» Task objective
Can you copy every line of the material below word for word, leaving out the pictures?
======== Information provided ========
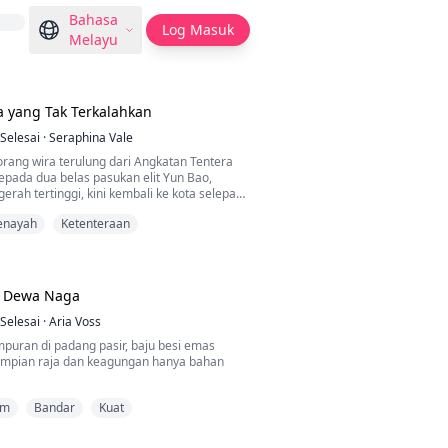
Bahasa
Log Masuk
Melayu
a yang Tak Terkalahkan
Selesai
·
Seraphina Vale
orang wira terulung dari Angkatan Tentera
kepada dua belas pasukan elit Yun Bao,
rah tertinggi, kini kembali ke kota selepas
m perjalanan hidupnya yang penuh liku, dia
enayah
Ketenteraan
sengaja menumbuk perisik asing,
etua gengster, membantu rakyat jelata, dan
eng untuk menjadi manusia yang lebih baik.
imana pah...
 Dewa Naga
Selesai
·
Aria Voss
mpuran di padang pasir, baju besi emas
impian raja dan keagungan hanya bahan
 Raja, kembali dengan penuh kemuliaan,
am
Bandar
Kuat
pengkhianat yang jahat,
 dan terdampar di kota. Abang dibunuh, isteri
mpuan dihina,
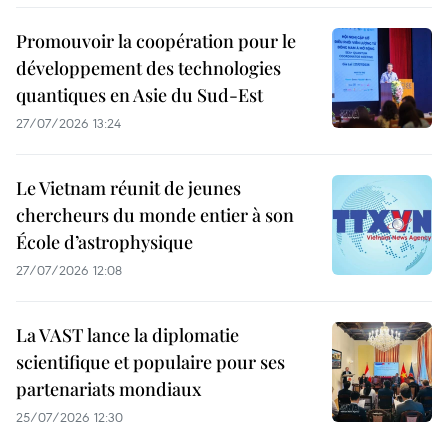
Promouvoir la coopération pour le
développement des technologies
quantiques en Asie du Sud-Est
27/07/2026 13:24
Le Vietnam réunit de jeunes
chercheurs du monde entier à son
École d’astrophysique
27/07/2026 12:08
La VAST lance la diplomatie
scientifique et populaire pour ses
partenariats mondiaux
25/07/2026 12:30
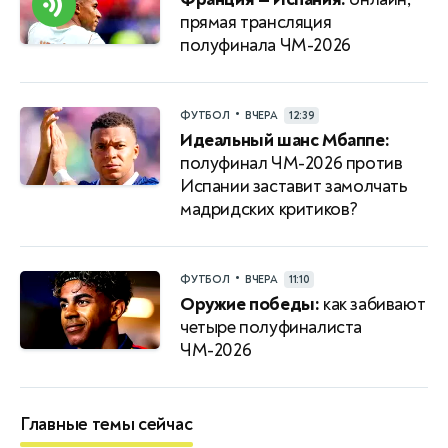
прямая трансляция
полуфинала ЧМ-2026
•
ФУТБОЛ
ВЧЕРА
12:39
Идеальный шанс Мбаппе:
полуфинал ЧМ-2026 против
Испании заставит замолчать
мадридских критиков?
•
ФУТБОЛ
ВЧЕРА
11:10
Оружие победы:
как забивают
четыре полуфиналиста
ЧМ-2026
Главные темы сейчас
========
» Written reply
Bahasa
Log Masuk
Melayu
a yang Tak Terkalahkan
Selesai
·
Seraphina Vale
orang wira terulung dari Angkatan Tentera
kepada dua belas pasukan elit Yun Bao,
rah tertinggi, kini kembali ke kota selepas
m perjalanan hidupnya yang penuh liku, dia
enayah
Ketenteraan
sengaja menumbuk perisik asing,
etua gengster, membantu rakyat jelata, dan
eng untuk menjadi manusia yang lebih baik.
imana pah...
 Dewa Naga
Selesai
·
Aria Voss
mpuran di padang pasir, baju besi emas
impian raja dan keagungan hanya bahan
 Raja, kembali dengan penuh kemuliaan,
am
Bandar
Kuat
pengkhianat yang jahat,
 dan terdampar di kota. Abang dibunuh, isteri
mpuan dihina,
Promouvoir la coopération pour le
développement des technologies
quantiques en Asie du Sud-Est
27/07/2026 13:24
Le Vietnam réunit de jeunes
chercheurs du monde entier à son
École d’astrophysique
27/07/2026 12:08
La VAST lance la diplomatie
scientifique et populaire pour ses
partenariats mondiaux
25/07/2026 12:30
прямая трансляция
полуфинала ЧМ-2026
•
ФУТБОЛ
ВЧЕРА
12:39
Идеальный шанс Мбаппе:
полуфинал ЧМ-2026 против
Испании заставит замолчать
мадридских критиков?
•
ФУТБОЛ
ВЧЕРА
11:10
Оружие победы:
как забивают
четыре полуфиналиста
ЧМ-2026
Главные темы сейчас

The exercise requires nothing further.